§ Goal of the exercise:
Please copy the text word for word, starting at the line that contains "działaniom. Dzięki zatrudnieniu" and ending with the last of the items. Leave the pictures out of your answer.

# # # # #

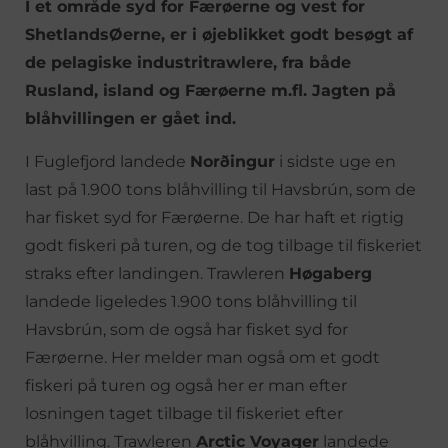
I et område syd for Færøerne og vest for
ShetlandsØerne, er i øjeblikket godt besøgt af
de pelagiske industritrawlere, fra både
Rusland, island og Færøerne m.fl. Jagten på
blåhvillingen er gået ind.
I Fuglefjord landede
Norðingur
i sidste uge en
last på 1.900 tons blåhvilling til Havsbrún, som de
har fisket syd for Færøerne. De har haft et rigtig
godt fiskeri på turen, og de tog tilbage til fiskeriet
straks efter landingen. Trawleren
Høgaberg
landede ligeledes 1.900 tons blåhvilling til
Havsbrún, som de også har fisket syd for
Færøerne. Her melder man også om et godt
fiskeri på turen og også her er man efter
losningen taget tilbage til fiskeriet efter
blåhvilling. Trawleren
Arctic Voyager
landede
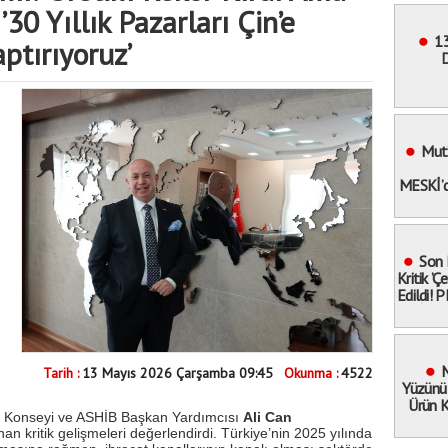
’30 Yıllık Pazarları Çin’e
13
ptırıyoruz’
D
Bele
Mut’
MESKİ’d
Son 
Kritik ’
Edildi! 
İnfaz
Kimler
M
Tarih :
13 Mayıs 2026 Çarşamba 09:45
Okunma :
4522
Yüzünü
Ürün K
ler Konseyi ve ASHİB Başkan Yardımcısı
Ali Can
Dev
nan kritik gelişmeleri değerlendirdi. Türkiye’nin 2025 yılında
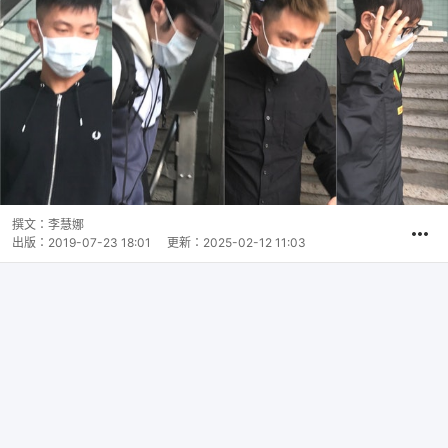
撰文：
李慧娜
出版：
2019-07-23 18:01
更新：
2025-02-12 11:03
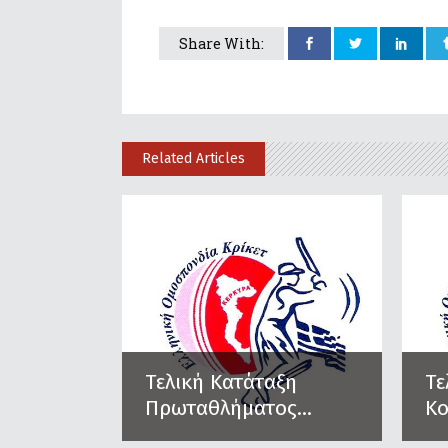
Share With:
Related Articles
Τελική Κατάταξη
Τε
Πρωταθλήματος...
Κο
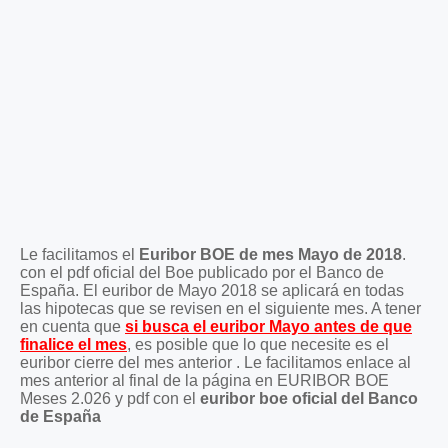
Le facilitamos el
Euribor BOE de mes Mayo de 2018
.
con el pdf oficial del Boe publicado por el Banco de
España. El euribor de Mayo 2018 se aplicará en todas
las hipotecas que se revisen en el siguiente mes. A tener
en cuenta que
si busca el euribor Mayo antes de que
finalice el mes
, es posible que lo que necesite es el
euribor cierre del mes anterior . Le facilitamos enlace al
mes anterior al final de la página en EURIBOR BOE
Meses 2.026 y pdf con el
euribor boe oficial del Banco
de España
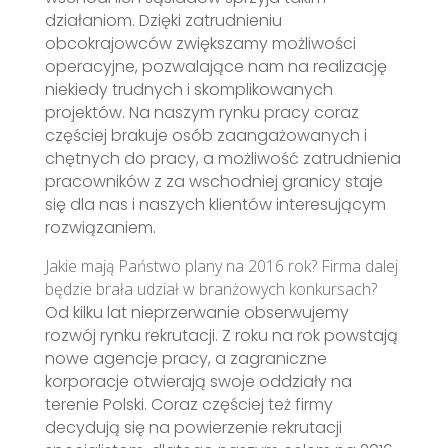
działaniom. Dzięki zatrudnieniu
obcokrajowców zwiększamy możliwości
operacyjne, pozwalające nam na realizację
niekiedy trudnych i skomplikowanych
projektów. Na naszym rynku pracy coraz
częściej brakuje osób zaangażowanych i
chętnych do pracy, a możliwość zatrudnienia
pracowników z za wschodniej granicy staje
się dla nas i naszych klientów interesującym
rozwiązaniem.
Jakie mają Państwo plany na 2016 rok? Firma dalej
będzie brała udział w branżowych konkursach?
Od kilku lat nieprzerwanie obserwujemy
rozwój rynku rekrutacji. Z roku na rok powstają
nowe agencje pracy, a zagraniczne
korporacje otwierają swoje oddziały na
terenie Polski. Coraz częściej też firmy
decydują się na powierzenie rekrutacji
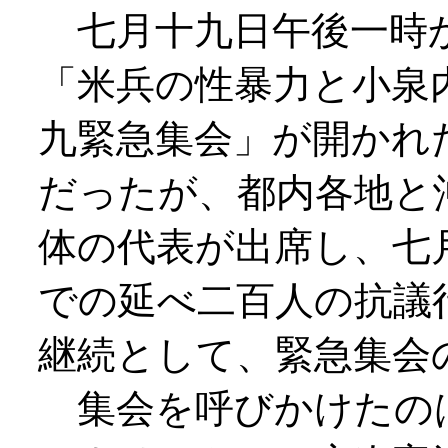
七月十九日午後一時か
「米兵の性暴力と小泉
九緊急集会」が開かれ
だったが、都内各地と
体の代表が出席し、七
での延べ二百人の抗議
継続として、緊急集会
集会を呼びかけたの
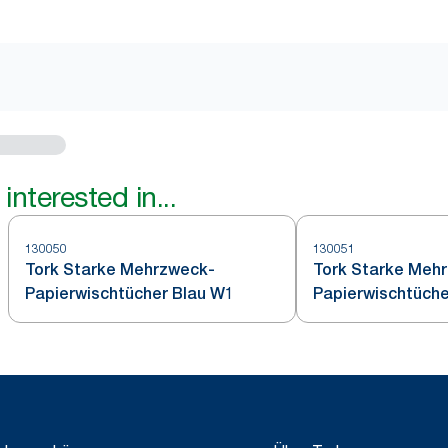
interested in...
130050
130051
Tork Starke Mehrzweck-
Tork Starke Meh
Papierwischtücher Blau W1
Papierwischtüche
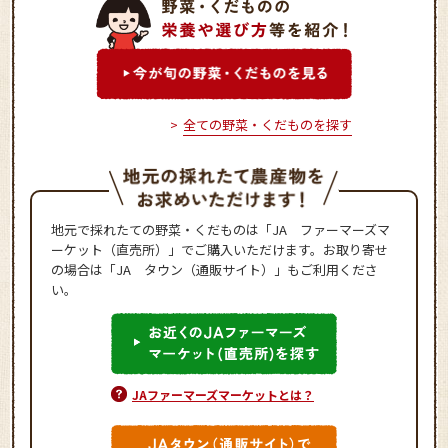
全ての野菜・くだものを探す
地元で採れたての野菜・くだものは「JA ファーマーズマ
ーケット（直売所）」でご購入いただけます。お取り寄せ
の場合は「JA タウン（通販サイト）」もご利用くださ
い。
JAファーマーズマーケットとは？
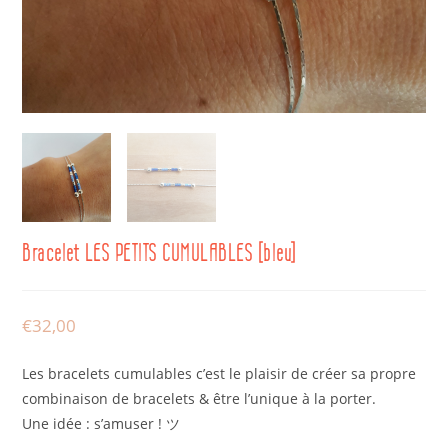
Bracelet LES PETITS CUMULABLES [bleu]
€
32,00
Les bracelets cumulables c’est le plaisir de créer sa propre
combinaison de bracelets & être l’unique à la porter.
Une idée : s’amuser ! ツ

# # # # #

§ Answer for the task:
działaniom. Dzięki zatrudnieniu
obcokrajowców zwiększamy możliwości
operacyjne, pozwalające nam na realizację
niekiedy trudnych i skomplikowanych
projektów. Na naszym rynku pracy coraz
częściej brakuje osób zaangażowanych i
chętnych do pracy, a możliwość zatrudnienia
pracowników z za wschodniej granicy staje
się dla nas i naszych klientów interesującym
rozwiązaniem.
Jakie mają Państwo plany na 2016 rok? Firma dalej
będzie brała udział w branżowych konkursach?
Od kilku lat nieprzerwanie obserwujemy
rozwój rynku rekrutacji. Z roku na rok powstają
nowe agencje pracy, a zagraniczne
korporacje otwierają swoje oddziały na
terenie Polski. Coraz częściej też firmy
decydują się na powierzenie rekrutacji
七月十九日午後一時か
「米兵の性暴力と小泉
九緊急集会」が開かれ
だったが、都内各地と
体の代表が出席し、七
での延べ二百人の抗議
継続として、緊急集会
集会を呼びかけたの
interested in...
130050
130051
Tork Starke Mehrzweck-
Tork Starke Meh
Papierwischtücher Blau W1
Papierwischtüche
全ての野菜・くだものを探す
地元で採れたての野菜・くだものは「JA ファーマーズマ
ーケット（直売所）」でご購入いただけます。お取り寄せ
の場合は「JA タウン（通販サイト）」もご利用くださ
い。
JAファーマーズマーケットとは？
Bracelet LES PETITS CUMULABLES [bleu]
€
32,00
Les bracelets cumulables c’est le plaisir de créer sa propre
combinaison de bracelets & être l’unique à la porter.
Une idée : s’amuser ! ツ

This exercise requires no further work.